À Gérone, à 100 kilomètres au nord-est de Barcelone, des centaines de membres des CDR, le visage masqué, avaient bloqué les voies de chemin de fer, interrompant temporairement la circulation du train à grande vitesse reliant Figueras à Barcelone.

Les autoroutes A7, en direction de Valence, et A2, en direction de Madrid, ont elles aussi été bloquées. Les militants des CDR ont également enlevé le drapeau espagnol du siège du gouvernement catalan à Gérone. Samedi, des militants radicaux avaient déjà affronté la police régionale à Barcelone dans des heurts qui ont fait une trentaine de blessés.

Malgré les critiques à son encontre, Quim Torra a salué lundi l'action des CDR "qui font bien de mettre la pression". "Tout a commencé le 1er octobre et tout nous ramène au 1er octobre. C'est le moment où nous avons décidé collectivement et démocratiquement notre autodétermination, ce qui est la plus grande chose qu'un peuple puisse faire quand il est libre", a poursuivi Torra.

Le 1er octobre 2017, les indépendantistes catalans étaient parvenus à organiser un référendum, strictement interdit par Madrid et marqué par des violences de la police nationale venue empêcher le vote, dont les images avaient fait le tour du monde.

Selon les organisateurs de ce vote déclaré illégal, 2,3 millions d'électeurs, sur un total de 5,5 millions, y avaient participé et 90 % avaient dit "oui" à une république catalane indépendante.

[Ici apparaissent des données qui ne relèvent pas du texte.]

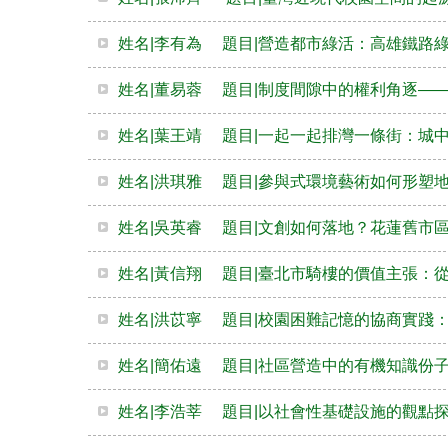
姓名|李有為 題目|營造都市綠活：高雄鐵路
姓名|董易蓉 題目|制度間隙中的權利角逐—
姓名|葉王靖 題目|一起一起排灣一條街：城
姓名|洪琪雅 題目|參與式環境藝術如何形塑
姓名|吳英睿 題目|文創如何落地？花蓮舊市
姓名|黃信翔 題目|臺北市騎樓的價值主張：
姓名|洪苡寧 題目|校園困難記憶的協商實踐
姓名|簡佑遠 題目|社區營造中的有機知識份
姓名|李浩莘 題目|以社會性基礎設施的觀點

"Rien à célébrer" pour le gouvernement

Ce référendum fut "un acte illégal, comme l'a dit la justice et qui n'eut aucune conséquence juridique. Le 1er octobre est un jour de triste mémoire, il n'y a rien à célébrer", a réagi la porte-parole du gouvernement socialiste espagnol, Isabel Celaa. Elle a toutefois jugé que les violences policières lors du référendum avaient "porté gravement atteinte à la réputation de l'Espagne".

Le référendum du 1er octobre 2017 avait été suivi le 27 d'une proclamation d'indépendance unilatérale de la Catalogne par les députés séparatistes au parlement régional.

Le gouvernement espagnol, alors dirigé par le conservateur Mariano Rajoy, avait immédiatement mis la région sous tutelle, dissous le parlement, destitué le gouvernement régional et convoqué de nouvelles élections à l'issue desquelles les indépendantistes ont conservé leur majorité.

Comme l'ancien président de la région Carles Puigdemont, exilé en Belgique, une partie des membres du gouvernement régional se sont enfuis à l'étranger tandis que d'autres ont été incarcérés. Le procès des dirigeants séparatistes inculpés pour rébellion et qui risquent jusqu'à 25 ans de prison doit s'ouvrir en janvier prochain.